Records from a dataset
☆ ☆ ☆ ☆ ☆

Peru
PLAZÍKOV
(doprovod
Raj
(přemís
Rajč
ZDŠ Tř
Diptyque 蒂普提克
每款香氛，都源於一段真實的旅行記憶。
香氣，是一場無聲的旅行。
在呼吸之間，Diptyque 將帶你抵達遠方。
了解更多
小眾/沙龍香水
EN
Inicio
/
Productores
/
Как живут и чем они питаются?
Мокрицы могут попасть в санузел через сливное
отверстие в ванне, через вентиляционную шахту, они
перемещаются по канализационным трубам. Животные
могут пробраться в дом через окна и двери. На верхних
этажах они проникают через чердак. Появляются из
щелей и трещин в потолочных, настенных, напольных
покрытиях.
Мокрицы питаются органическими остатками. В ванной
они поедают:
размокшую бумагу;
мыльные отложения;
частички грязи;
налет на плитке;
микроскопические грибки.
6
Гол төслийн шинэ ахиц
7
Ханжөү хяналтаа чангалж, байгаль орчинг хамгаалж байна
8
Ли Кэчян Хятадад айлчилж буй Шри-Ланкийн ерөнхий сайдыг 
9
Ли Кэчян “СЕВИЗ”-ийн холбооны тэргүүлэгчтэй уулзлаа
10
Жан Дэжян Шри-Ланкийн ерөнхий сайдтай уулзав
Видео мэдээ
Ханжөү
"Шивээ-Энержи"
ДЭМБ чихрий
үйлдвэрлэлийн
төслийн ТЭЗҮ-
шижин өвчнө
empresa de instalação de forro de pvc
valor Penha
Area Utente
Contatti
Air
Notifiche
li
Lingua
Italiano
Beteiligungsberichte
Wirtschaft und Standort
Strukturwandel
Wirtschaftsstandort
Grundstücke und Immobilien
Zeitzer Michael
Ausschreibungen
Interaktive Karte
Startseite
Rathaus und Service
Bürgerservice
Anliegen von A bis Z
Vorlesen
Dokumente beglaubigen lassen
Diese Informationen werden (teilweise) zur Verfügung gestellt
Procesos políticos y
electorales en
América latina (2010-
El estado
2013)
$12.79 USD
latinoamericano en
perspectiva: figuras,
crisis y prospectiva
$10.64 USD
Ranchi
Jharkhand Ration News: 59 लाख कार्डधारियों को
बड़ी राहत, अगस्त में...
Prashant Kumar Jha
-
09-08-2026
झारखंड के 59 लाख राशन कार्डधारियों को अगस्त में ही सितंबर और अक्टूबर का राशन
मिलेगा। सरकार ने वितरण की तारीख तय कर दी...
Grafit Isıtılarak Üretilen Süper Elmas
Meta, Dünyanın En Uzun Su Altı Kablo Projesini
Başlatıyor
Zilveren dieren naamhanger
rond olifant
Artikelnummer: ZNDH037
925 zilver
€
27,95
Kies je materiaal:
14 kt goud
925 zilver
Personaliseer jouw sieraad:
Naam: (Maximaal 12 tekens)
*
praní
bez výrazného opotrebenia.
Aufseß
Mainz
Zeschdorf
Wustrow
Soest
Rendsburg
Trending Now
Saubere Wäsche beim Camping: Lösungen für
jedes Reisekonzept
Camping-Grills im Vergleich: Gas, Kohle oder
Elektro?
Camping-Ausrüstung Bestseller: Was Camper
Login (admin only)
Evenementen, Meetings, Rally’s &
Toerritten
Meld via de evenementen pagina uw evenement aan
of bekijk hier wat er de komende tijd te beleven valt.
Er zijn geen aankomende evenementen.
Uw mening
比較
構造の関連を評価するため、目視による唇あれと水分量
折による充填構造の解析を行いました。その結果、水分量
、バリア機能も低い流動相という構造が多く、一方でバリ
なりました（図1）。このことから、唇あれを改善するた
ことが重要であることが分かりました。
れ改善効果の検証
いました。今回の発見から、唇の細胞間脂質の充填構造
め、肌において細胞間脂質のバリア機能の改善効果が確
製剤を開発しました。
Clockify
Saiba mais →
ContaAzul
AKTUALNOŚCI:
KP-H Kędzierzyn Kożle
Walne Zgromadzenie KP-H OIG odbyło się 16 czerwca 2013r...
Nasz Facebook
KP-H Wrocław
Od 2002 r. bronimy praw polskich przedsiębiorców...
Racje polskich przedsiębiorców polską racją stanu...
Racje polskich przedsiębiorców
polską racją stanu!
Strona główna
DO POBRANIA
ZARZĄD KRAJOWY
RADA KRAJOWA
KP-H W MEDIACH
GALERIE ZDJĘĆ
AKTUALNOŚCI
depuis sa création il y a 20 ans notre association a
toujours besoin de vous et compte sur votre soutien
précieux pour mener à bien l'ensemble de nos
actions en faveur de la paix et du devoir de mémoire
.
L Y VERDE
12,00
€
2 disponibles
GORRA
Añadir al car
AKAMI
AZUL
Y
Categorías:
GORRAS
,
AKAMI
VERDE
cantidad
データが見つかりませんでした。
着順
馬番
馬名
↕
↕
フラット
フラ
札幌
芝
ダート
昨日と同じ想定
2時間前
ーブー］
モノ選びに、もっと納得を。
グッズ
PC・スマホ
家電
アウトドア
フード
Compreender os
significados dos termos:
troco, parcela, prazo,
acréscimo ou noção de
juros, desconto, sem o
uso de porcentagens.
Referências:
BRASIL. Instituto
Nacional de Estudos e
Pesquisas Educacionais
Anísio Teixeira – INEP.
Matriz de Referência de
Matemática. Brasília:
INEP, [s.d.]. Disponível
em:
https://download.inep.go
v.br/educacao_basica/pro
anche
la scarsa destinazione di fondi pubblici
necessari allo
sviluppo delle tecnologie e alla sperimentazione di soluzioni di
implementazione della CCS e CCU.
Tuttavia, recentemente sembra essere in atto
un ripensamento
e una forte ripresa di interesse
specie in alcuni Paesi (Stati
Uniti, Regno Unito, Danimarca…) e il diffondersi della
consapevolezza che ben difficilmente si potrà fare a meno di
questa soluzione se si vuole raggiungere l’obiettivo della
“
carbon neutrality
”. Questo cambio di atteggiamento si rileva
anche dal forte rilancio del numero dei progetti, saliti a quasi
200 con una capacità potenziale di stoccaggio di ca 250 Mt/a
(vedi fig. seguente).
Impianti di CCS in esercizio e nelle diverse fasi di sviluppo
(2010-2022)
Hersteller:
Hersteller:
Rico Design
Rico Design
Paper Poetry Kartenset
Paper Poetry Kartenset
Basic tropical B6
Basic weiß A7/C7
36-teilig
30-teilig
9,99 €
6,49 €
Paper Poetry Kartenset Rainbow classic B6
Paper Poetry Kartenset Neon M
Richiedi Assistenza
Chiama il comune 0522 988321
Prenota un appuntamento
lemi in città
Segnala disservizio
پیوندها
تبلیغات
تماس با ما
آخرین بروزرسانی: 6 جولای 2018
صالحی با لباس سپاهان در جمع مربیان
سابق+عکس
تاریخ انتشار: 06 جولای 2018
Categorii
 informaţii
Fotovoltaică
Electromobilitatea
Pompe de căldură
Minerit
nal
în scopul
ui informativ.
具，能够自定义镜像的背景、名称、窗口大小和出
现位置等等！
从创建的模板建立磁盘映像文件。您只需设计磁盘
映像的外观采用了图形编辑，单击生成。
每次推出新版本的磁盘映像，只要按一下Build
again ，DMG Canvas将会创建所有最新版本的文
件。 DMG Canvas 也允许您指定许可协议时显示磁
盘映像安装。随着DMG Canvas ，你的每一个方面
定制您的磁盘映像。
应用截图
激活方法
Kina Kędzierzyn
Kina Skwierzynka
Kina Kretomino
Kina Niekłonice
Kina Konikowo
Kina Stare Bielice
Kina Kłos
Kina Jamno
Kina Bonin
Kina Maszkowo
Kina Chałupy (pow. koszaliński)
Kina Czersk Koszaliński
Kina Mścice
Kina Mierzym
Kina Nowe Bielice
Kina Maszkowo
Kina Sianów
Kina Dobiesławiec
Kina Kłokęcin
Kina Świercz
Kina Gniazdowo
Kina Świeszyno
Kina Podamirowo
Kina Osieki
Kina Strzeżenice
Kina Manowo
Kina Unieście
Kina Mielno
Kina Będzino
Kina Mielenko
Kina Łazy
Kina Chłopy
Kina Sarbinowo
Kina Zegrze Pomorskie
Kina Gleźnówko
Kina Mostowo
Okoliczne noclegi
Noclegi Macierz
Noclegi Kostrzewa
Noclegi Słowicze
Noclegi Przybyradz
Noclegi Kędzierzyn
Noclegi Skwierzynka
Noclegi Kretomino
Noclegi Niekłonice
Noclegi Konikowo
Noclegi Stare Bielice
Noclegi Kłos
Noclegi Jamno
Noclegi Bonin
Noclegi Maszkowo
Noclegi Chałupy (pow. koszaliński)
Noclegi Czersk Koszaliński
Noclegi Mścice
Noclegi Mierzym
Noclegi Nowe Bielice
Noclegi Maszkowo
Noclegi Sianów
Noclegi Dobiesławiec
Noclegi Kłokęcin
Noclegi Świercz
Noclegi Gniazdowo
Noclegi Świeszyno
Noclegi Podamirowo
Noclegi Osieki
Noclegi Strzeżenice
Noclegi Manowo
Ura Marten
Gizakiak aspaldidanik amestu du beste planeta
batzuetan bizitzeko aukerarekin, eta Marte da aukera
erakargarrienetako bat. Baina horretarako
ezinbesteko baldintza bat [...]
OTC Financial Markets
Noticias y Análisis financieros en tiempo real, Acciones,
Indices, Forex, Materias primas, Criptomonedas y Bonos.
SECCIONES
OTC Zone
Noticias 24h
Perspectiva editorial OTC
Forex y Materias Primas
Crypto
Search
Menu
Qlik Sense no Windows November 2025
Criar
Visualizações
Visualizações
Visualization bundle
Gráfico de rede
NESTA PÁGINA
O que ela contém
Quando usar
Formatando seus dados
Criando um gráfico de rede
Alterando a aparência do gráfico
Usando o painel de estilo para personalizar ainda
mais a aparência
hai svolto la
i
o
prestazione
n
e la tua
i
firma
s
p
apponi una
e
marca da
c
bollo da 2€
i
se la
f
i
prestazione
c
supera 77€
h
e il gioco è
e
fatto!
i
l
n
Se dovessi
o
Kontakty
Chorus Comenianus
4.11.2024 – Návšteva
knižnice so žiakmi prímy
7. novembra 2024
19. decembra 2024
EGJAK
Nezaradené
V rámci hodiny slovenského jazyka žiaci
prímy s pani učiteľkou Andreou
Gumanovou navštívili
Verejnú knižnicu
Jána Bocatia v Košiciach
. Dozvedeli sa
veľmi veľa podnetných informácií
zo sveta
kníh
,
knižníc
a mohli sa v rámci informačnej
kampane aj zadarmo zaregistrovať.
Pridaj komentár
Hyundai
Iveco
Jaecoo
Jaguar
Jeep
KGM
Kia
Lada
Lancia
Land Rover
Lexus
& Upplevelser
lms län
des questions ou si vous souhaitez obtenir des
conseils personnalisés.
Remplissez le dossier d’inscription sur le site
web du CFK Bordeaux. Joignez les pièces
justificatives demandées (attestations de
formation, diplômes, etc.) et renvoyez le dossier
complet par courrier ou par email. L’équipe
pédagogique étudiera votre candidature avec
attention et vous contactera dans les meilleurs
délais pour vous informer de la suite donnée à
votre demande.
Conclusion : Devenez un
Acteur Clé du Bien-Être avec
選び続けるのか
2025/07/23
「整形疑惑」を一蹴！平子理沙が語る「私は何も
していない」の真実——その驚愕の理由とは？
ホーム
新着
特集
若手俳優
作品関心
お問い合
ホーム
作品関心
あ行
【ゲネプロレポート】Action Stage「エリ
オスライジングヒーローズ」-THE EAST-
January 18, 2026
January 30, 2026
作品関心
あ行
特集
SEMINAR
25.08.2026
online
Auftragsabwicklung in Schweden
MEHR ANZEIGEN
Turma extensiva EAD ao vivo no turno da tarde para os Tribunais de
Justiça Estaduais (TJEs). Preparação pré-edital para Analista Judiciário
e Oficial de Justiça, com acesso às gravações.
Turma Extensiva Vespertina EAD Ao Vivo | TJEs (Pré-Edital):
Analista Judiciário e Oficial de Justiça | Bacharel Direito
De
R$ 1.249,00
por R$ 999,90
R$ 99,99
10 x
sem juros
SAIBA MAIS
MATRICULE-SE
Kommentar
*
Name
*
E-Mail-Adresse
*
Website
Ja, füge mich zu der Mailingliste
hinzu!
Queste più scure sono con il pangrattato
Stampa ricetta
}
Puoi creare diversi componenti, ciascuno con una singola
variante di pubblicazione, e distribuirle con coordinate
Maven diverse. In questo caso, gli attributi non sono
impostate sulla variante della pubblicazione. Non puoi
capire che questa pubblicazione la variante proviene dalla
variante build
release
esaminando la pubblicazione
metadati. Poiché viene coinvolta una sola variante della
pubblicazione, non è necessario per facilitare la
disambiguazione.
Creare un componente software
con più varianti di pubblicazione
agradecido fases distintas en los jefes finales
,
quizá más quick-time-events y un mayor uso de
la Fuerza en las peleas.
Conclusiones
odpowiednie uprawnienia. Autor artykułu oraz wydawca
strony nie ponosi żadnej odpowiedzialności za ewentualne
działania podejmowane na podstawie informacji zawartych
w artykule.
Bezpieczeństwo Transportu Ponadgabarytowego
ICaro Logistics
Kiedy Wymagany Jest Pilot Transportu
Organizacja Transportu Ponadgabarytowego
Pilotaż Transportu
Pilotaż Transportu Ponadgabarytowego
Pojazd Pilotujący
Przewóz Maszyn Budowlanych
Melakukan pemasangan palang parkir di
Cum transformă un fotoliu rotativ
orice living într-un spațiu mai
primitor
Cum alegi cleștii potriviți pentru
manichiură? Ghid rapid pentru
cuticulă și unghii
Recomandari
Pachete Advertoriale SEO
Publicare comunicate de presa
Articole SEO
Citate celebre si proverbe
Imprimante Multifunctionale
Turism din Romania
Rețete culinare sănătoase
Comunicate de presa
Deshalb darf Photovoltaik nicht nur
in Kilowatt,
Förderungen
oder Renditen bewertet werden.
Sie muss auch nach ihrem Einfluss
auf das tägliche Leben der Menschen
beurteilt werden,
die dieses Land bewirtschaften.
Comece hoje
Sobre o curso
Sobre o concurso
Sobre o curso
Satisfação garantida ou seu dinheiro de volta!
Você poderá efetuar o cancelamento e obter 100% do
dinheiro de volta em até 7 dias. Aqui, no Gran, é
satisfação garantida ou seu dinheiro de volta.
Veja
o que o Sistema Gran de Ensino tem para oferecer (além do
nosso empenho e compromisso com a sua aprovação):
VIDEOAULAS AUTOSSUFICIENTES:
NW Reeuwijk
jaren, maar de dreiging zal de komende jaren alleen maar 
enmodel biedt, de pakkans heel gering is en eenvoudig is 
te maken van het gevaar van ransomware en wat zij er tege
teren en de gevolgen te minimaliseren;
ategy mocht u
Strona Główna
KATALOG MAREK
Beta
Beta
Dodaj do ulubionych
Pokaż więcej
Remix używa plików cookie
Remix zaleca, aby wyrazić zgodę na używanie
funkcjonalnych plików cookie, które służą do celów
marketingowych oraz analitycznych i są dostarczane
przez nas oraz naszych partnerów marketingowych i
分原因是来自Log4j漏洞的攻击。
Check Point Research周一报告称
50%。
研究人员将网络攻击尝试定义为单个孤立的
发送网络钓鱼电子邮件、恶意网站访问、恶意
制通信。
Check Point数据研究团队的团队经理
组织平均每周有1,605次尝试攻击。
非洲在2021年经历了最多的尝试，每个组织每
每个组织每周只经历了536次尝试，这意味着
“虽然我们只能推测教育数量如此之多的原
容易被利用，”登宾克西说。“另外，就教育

☆ ☆ ☆ ☆ ☆

◆ ASSIGNED TASK ◆
Copy out each line of the records above that includes "Judiciário".

◆ RESPONSE TO THE TASK ◆
Justiça Estaduais (TJEs). Preparação pré-edital para Analista Judiciário
Analista Judiciário e Oficial de Justiça | Bacharel Direito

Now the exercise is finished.